Une diplomatie en direct, donc, dont se vante d'ailleurs Pierre Lellouche, le député UMP chargé des relations internationales à l'UMP, dans un communiqué . Regrettant le "temps perdu par un président de la République qui a, pendant toute la première partie de son quinquennat, ignoré tout dialogue avec Moscou", il souhaite néanmoins que "cette démarche aboutisse à un cessez-le-feu immédiat et une sortie de crise politique". Et la compare au passage avec l'action de son prédécesseur : "En d'autres temps, lors de la guerre de Géorgie, l'action immédiate du Président Sarkozy au tout début des hostilités avait permis un règlement de la crise en évitant de terribles dommages, comme ceux qui se sont abattus sur la population civile ukrainienne dans la région du Donbass".

Mais là encore, la droite semble omettre un détail : certes, l'initiative sarkozyenne avait contribué à apaiser le conflit, en aboutissant le 12 août 2008 à un accord de cessez-le-feu. Mais le volet politique de cet accord n'a jamais été respecté : aujourd'hui encore, Tbilissi doit composer avec deux provinces séparatistes, l’Abkhazie et l’Ossétie du Nord, dont Moscou a unilatéralement reconnu l'indépendance et ne s'est jamais retiré. Nicolas Sarkozy avait d'ailleurs dû le reconnaître quand il était retourné en Géorgie, trois ans plus tard : "A rebours des engagements pris, d'importantes forces militaires (russes, ndlr) restent stationnées (en Géorgie, ndlr)".

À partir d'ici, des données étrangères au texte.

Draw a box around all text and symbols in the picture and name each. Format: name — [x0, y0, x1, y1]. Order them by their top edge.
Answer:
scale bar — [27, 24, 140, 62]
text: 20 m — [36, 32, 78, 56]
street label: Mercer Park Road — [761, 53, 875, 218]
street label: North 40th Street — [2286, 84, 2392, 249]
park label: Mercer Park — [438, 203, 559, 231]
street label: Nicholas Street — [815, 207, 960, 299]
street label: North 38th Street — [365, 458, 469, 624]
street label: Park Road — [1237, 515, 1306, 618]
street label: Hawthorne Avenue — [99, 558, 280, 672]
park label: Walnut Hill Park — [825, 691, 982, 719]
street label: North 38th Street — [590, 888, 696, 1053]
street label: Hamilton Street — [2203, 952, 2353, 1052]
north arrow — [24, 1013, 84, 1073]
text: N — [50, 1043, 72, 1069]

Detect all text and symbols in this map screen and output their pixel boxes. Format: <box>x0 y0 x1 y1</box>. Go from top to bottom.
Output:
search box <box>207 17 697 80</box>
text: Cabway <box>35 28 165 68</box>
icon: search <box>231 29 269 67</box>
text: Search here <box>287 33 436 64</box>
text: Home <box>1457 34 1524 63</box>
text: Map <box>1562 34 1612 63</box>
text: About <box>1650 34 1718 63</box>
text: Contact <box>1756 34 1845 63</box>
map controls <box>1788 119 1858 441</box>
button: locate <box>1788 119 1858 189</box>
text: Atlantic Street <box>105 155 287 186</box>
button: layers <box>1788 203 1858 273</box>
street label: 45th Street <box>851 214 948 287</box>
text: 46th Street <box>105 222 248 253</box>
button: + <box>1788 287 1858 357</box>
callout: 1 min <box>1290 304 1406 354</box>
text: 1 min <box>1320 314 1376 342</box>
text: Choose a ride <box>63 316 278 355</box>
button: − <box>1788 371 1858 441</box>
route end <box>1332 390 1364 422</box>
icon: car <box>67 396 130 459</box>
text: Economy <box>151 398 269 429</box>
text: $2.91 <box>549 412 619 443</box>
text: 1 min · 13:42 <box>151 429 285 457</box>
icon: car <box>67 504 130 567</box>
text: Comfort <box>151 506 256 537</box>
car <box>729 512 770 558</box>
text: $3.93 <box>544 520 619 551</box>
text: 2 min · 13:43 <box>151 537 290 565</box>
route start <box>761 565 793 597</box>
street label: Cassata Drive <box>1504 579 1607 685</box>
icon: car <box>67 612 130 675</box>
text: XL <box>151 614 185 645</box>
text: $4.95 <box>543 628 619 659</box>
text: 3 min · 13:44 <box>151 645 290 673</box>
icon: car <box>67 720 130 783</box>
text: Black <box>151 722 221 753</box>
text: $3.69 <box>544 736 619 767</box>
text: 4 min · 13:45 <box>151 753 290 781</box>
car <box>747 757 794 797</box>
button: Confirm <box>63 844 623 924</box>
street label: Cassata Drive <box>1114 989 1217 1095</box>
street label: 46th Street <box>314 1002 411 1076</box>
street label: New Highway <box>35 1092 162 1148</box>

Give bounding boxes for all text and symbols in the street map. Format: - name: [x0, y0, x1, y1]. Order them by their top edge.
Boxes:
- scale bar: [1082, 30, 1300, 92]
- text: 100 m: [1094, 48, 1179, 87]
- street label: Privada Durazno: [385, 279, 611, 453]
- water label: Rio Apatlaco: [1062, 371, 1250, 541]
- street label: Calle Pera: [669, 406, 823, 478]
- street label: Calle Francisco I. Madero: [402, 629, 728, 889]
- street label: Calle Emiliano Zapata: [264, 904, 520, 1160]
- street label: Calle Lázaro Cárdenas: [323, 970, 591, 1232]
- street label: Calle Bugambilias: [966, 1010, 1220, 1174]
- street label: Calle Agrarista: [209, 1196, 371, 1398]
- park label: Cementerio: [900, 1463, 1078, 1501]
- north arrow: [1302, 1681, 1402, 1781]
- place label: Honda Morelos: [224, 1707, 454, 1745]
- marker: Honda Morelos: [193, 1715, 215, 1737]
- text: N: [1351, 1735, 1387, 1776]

"L'intégrité territoriale de l'Ukraine", c'est justement le fondement de la proposition franco-allemande de règlement du conflit russo-ukrainien, a expliqué François Hollande. Un texte en ce sens doit donc être présenté jeudi après-midi au président ukrainien Petro Porochenko, avant d'être soumis dans la foulée au président russe Vladimir Poutine, vendredi à Moscou. "Il y a un risque qu'il se retrouve avec Angela Merkel devant un échec, c'est-à-dire qu'ils n'arrivent pas à convaincre les uns et les autres", a prédit Jacques Myard à l'UMP. Une issue que François Hollande a lui-même envisagée lors de sa conférence de presse : conscient que "l'option de la diplomatie ne peut être prolongée indéfiniment" et qu'elle "n'est pas sûre de réussir", il a lancé : "Si nous échouons (…) il ne sera pas dit que nous n’avons pas tout entrepris pour préserver la paix". Tombant au moins d'accord avec l'UMP sur ce point : cette initiative est celle de la "dernière chance".